With their new RDNA 4 architecture, AMD claims to have made big strides in encoding quality. They highlighted impressive examples of 1080p H.264 and HEVC at 6 megabits per second, which is a standard setup for many users. The visual quality has reportedly seen a noteworthy boost.
We’ll have to see if these improvements hold in different scenarios. Historically, AMD’s focus on encoding quality leaned more toward new formats like AV1. Now, with RDNA 4, they seem to emphasize real-world performance gains, suggesting a greater confidence in their encoders.
AMD reports a 25% increase in H.264 low-latency encoding quality and an 11% boost for HEVC. There’s better AV1 encoding with support for B-frames and a 30% performance leap for 720p encoding. These figures likely align with VMAF scoring metrics.

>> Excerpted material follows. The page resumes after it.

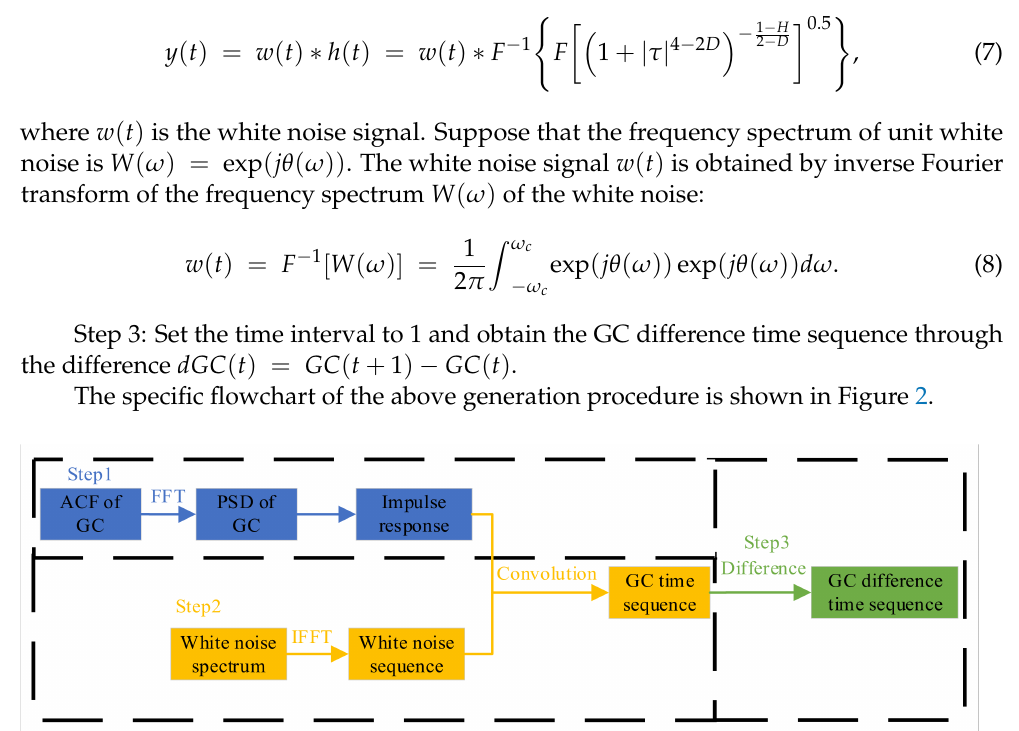
Figure 2. Flowchart of the procedure for generating the difference time sequence. The GC time sequence is generated with D = 1.2 and H = 0.7. The GC difference time sequence is shown in Figure 3.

Aside from encoding, there are other exciting upgrades. The ray tracing core now has two intersection engines. This change significantly boosts the speed of ray-box and ray-triangle interactions. A new ray transform block also helps ease the workload on shaders.
The BVH (Bounding Volume Hierarchy) has also doubled in width, and many improvements have been made to the ray tracing setup. This is why RDNA 4 seems to have better ray tracing performance compared to rasterization improvements.
Compute, Memory, and Display Enhancements
The compute engine comes with various optimizations and supports a PCIe 5.0 x16 interface. It uses GDDR6 with a 256-bit memory bus. AMD claims improved memory compression, and the GPUs now offer 16GB of VRAM, suitable for most current games.
However, the display engine has some mixed reviews. Although it supports DisplayPort 2.1, its capabilities haven’t changed, with a max bandwidth of UHBR 13.5, less than Nvidia’s newer standards for 4K 240Hz displays.
The cards also support HDMI 2.1b. AMD says they’ve reduced power use during idle times for multi-monitor setups, and video frame scheduling can now be managed by the GPU.
The Navi 48 die measures 357mm² and is built on TSMC’s 4nm process, containing 53.9 billion transistors. This makes it 5% smaller than Nvidia’s RTX 5080 die but with 18% more transistors, showing a more compact design. However, Nvidia still has the advantage in die size and efficiency. The RTX 5080 is expected to be around 15% faster in rasterization and over 50% faster in ray tracing than what AMD claims for the RX 9070 XT, all while being less power-hungry.
A few other notes: AMD is not making reference models for the RX 9070 XT or RX 9070. Instead, designs will come only from partners like ASUS, Gigabyte, and PowerColor.
These cards should be available starting March 6th, as they’ve been ready since early January.
Also, AMD is launching AFMF 2.1, a new version of its frame generation technology. This will be available for the Radeon RX 6000 series and newer. It aims for better image quality and includes Radeon Image Sharpening that can enhance any game or app at the driver level. There are a few AI features too, but they’re not revolutionary.